Exercise aim:
All lines from the one containing "framed print: present [608,171,654,212]" to the end of the entries below must be output exactly, and no other lines.

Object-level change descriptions
──────

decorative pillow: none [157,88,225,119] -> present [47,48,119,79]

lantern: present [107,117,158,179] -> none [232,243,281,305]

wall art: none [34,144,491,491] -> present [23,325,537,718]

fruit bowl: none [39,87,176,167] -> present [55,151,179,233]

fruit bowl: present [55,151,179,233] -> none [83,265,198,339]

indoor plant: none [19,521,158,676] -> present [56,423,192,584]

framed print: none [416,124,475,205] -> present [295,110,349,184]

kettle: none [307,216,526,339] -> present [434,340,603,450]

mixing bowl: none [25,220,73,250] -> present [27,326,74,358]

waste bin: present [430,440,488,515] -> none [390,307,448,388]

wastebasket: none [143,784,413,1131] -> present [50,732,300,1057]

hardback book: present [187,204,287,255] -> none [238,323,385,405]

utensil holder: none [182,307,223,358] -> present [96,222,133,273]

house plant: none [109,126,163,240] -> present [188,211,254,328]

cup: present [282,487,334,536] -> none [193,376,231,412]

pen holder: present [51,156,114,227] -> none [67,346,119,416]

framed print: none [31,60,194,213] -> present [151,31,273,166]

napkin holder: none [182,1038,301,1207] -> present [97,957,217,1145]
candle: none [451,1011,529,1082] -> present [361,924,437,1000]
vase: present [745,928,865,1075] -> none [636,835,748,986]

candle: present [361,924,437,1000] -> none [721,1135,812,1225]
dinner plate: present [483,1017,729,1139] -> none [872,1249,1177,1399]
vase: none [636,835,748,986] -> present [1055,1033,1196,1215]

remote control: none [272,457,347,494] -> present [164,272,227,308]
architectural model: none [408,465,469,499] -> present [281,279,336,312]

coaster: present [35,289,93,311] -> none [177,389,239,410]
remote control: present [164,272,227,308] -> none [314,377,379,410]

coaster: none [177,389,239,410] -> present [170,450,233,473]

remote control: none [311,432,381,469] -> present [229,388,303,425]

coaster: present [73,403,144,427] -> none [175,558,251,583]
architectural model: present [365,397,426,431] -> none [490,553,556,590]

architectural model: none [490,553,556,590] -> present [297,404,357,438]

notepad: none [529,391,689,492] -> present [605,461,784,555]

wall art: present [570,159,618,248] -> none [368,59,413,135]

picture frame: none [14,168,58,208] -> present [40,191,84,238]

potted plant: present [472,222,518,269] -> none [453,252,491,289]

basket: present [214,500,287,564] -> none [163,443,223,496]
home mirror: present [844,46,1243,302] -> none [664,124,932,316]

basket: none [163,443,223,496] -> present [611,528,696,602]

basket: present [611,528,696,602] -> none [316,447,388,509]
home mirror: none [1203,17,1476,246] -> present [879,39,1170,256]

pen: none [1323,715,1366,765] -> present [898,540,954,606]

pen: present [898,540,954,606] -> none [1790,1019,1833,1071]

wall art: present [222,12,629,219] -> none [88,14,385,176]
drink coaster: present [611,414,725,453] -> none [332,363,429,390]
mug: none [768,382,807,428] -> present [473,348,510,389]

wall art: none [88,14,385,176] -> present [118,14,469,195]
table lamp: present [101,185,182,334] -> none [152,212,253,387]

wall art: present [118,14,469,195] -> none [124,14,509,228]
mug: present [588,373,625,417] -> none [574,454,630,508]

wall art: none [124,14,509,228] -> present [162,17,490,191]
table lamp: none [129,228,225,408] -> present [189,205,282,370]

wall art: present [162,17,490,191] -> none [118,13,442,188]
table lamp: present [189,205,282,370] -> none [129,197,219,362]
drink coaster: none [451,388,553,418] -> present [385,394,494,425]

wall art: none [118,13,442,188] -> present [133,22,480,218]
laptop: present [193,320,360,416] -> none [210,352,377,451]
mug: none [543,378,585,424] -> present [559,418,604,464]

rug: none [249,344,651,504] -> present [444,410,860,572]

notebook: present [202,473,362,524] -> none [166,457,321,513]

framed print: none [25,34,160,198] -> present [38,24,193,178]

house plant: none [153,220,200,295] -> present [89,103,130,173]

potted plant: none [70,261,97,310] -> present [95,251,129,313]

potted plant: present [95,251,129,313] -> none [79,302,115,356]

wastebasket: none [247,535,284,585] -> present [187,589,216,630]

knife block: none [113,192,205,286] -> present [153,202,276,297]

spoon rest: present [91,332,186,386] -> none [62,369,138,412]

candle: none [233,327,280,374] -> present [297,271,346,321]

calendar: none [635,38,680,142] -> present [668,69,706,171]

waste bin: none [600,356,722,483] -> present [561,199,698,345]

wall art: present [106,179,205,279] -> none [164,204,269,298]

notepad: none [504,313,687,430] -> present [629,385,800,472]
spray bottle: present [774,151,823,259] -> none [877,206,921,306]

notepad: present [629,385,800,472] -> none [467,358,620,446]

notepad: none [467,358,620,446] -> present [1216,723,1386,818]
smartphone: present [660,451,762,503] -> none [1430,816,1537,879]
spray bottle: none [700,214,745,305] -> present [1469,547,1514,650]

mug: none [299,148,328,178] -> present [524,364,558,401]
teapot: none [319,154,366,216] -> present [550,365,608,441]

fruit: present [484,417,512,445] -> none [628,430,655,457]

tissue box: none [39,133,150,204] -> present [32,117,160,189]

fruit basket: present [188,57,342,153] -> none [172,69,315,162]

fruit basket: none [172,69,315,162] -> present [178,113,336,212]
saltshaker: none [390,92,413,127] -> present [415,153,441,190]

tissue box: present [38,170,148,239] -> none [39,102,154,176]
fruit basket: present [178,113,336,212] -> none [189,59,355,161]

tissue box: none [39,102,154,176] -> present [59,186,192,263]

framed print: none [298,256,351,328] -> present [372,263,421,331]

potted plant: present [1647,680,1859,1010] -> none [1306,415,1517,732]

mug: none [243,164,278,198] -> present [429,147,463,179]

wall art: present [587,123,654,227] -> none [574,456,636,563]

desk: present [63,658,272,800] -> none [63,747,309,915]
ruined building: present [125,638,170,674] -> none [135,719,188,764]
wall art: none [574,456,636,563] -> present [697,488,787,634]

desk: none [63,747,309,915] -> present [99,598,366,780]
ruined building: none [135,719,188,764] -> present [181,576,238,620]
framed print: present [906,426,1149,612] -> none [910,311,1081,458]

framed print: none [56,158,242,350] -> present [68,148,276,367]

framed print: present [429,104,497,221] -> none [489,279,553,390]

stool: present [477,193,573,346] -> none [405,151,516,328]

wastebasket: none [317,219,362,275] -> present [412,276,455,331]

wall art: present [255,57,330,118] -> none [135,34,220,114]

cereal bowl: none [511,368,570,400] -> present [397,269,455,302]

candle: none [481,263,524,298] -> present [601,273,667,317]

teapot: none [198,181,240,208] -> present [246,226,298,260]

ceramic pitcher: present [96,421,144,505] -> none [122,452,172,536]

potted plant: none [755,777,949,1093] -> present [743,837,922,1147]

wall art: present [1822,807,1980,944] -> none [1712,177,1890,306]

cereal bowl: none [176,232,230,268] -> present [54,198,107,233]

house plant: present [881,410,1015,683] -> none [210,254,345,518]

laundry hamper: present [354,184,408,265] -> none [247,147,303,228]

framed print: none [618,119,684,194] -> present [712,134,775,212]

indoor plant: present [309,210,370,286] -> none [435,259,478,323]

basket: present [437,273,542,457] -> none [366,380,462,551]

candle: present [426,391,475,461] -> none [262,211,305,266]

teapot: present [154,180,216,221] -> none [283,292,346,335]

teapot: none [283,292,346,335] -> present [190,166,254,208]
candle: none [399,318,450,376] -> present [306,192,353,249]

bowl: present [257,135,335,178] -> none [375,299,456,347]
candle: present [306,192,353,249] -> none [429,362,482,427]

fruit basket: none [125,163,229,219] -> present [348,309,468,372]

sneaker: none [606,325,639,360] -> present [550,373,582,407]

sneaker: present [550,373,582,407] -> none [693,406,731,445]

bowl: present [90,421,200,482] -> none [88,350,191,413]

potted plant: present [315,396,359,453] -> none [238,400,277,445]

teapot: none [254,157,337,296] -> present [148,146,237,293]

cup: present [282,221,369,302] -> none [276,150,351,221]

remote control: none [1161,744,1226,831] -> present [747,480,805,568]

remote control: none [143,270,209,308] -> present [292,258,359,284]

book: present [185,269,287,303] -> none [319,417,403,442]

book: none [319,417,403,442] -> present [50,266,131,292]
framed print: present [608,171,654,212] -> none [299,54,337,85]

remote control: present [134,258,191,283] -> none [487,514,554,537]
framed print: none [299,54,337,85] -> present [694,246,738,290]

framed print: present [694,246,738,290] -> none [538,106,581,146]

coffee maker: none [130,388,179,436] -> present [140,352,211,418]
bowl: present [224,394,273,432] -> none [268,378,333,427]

──────

Your solution:
framed print: present [608,171,654,212] -> none [299,54,337,85]

remote control: present [134,258,191,283] -> none [487,514,554,537]
framed print: none [299,54,337,85] -> present [694,246,738,290]

framed print: present [694,246,738,290] -> none [538,106,581,146]

coffee maker: none [130,388,179,436] -> present [140,352,211,418]
bowl: present [224,394,273,432] -> none [268,378,333,427]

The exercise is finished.